Suicide bombers target Afghan intelligence agency, police
The insurgents launched four coordinated attacks today in the space of a few hours.
Rahmat Gul/AP
Kabul, Afghanistan
Suicide bombers targeted Afghanistan's intelligence agency and other security forces in four coordinated attacks in the heart of Kabul and outlying areas on Sunday, officials said, a bloody reminder of the insurgency's reach nearly 12 years into the war.
The brazen assaults, which occurred within a three hour timespan, were the latest to strike Afghan forces, who have suffered higher casualties this year as US and other foreign troops gradually take a back seat and shift responsibility for security to the government.
The deadliest attack occurred just after sunrise a suicide car bombing at the gate of the National Directorate of Security compound in Jalalabad, 125 kilometers (78 miles) east of Kabul.
Guards shot and killed the driver but he managed to detonate the explosives-packed vehicle, killing two intelligence agents and wounding three others, according to a statement by the intelligence agency. Regional government spokesman Ahmad Zia Abdulzai confirmed the casualty toll and said the building was damaged in the attack.
Taliban spokesman Zabiullah Mujahid claimed responsibility for the bombing.
A guard also shot and killed a man in an SUV filled with dynamite that was targeting an NDS building on a busy street in Kabul, not far from NATO headquarters. The explosives in the back of the vehicle were defused. Blood stained the driver's seat and the ground where security forces dragged out the would-be attacker.
Shortly before the Jalalabad attack, a suicide attacker detonated a minivan full of explosives at a police checkpoint in Puli Alam, on the main highway between Kabul and Logar province. One policeman was killed and two others were wounded, along with a bystander, according to the NDS.
Also in Logar province, which is due south of Kabul, a man wearing a suicide vest was stopped by police as he tried to force his way into the police headquarters for the Baraki Barak district, said Din Mohammad Darwesh, the provincial government spokesman.
He detonated his vest while being searched, wounding one policeman, according to Darwesh and the NDS.

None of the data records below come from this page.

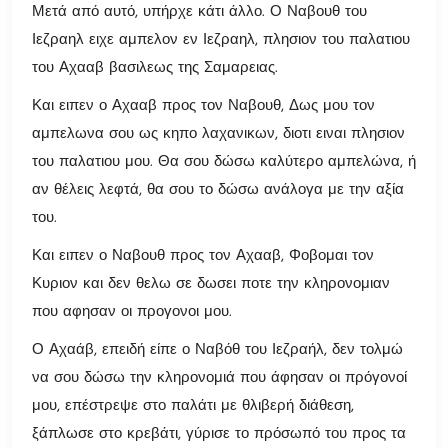
Μετά από αυτό, υπήρχε κάτι άλλο. Ο Ναβουθ του
Ιεζραηλ ειχε αμπελον εν Ιεζραηλ, πλησιον του παλατιου
του Αχααβ βασιλεως της Σαμαρειας.
Και ειπεν ο Αχααβ προς τον Ναβουθ, Δως μου τον
αμπελωνα σου ως κηπο λαχανικων, διοτι ειναι πλησιον
του παλατιου μου. Θα σου δώσω καλύτερο αμπελώνα, ή
αν θέλεις λεφτά, θα σου το δώσω ανάλογα με την αξία
του.
Και ειπεν ο Ναβουθ προς τον Αχααβ, Φοβομαι τον
Κυριον και δεν θελω σε δωσει ποτε την κληρονομιαν
που αφησαν οι προγονοι μου.
Ο Αχαάβ, επειδή είπε ο Ναβόθ του Ιεζραήλ, δεν τολμώ
να σου δώσω την κληρονομιά που άφησαν οι πρόγονοί
μου, επέστρεψε στο παλάτι με θλιβερή διάθεση,
ξάπλωσε στο κρεβάτι, γύρισε το πρόσωπό του προς τα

"Once again the enemies of peace and stability in Afghanistan ... staged coordinated attacks against the Afghan security forces and the Afghan people," the intelligence agency said.
The attacks were a reminder that insurgents are still on the offensive even as US and other international forces prepare to end their combat mission by the end of 2014.

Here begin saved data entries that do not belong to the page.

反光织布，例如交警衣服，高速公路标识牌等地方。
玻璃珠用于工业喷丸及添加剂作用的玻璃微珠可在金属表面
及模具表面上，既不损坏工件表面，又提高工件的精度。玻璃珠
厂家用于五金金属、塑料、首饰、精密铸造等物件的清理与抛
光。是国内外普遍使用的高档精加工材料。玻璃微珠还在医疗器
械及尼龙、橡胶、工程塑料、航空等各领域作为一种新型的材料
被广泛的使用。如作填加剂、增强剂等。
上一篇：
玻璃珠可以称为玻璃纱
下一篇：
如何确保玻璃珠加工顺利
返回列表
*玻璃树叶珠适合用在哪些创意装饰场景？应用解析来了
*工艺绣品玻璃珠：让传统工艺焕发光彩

Afghan soldiers and police are easier targets than their NATO allies because their checkpoints and bases are less fortified.
More than 1,200 Afghan soldiers were killed in 2012 compared to more than 550 the previous year, according to data compiled by the Washington-based Brookings Institution.
US troop deaths, meanwhile, declined overall from 404 in 2011 to 295 in 2012.
* Associated Press writer Kim Gamel contributed to this report.